Mr. Northrop, Secretary for the Connecticut State Board of Education, makes the following patriotic argument for tree-planting:

Tree-planting is fitted to give a lesson of forethought to the juvenile mind. Living solely in the present and for the present, too many youth will sow, only where they can shortly reap. A meager crop, soon in hand, outweighs a golden harvest long in maturing. As short-sightedness is the danger of youth, they should learn that forecasting the future is the condition of wisdom. Arboriculture is a discipline in foresight, for it is always planting for the future and often for the distant future. To do something in this centennial year which may live on in 1976 will be a healthful aspiration to any youth. Washington Irving well says of tree-planting, "There is a grandeur of thought connected with this heroic line of husbandry. It is worthy of liberal and free-born and aspiring men. He who plants an oak looks forward to future ages and plants for posterity, exulting in the idea that the acorn which he has buried in the earth shall grow up into a lofty pile and shall keep on flourishing and increasing and benefiting mankind long after he has ceased to tread his paternal fields." It would be a grand achievement for this centennial year, if a genuine interest in arboriculture can be awakened in all our towns.

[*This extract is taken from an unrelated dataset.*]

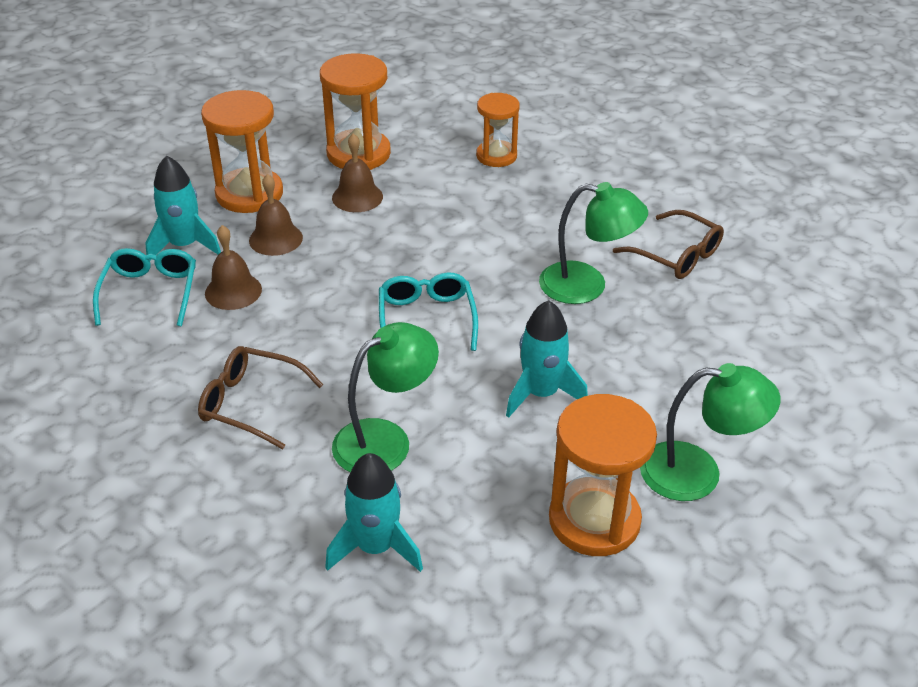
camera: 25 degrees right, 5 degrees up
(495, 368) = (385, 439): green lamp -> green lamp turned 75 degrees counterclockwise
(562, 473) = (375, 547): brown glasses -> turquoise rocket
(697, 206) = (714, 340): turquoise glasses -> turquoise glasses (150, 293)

To this end our pupils should observe all the common trees so as readily to recognize them by any one of the six most distinctive marks. If fit lessons were early given on the varieties and value, the beauty and grandeur of our majestic trees, our youth could hardly fail to admire and enjoy them, and then to plant and protect them. The planting of one hundred thousand trees by the wayside (and that would be forty thousand less than one for each pupil and teacher) would ultimately make the roads and streets of Connecticut by far the most beautiful in America. If private taste, public spirit, town pride and the sentiment of patriotism to our State could be duly enlisted in connection with the certainty of pecuniary profit and the manifold personal advantage of every citizen, our streets would become bowers of beauty and verdure. Nothing can add so great a charm to our country roads or village streets, as long and magnificent avenues of stately elms and maples, such as may already be seen in many beautiful towns in Connecticut. But there remain some desolate, neglected, repulsive, leafless villages, where taste and trees, and shrubbery, hedges, creeping vines and a park or green, would make the wilderness blossom as the rose.

Among the memories of my boyhood, while under thirteen years of age, no day has recurred with more frequency and satisfaction than that devoted to tree-planting. The maples then set out before the homestead, in Litchfield County, are now beautiful and stately trees. They have paid me a thousandfold for the work they cost, and added new attractions to the cherished spot to which I count it a privilege to make an annual visit. This personal incident is given to suggest how easily our youth may now provide for a like grateful experience.

A single fact out of many which might be given wall be enough to illustrate the economic bearings of tree-planting. New Haven owes its beauty and growth largely to the taste, liberality and foresight of James Hillhouse. The Public Green Association, which he organized in 1799, raised and expended a little over $1,500 for planting elms and grading the Green. One of the donors gave five gallons of rum, then apparently as good as legal-tender. Next to the location of Yale College, nothing has contributed so much to the growth and enrichment of New Haven as its elms. It is celebrated in this and other lands as the City of Elms. Its magnificent avenues of stately trees, surpassing even the famous Unter den Linden of Berlin, have enhanced its reputation for taste, beauty and elegance, and thus attracted many wealthy and desirable residents, and greatly increased the taxable value of all the property in the city. New Haven virtually receives an annual income from her elms far greater than their entire original cost.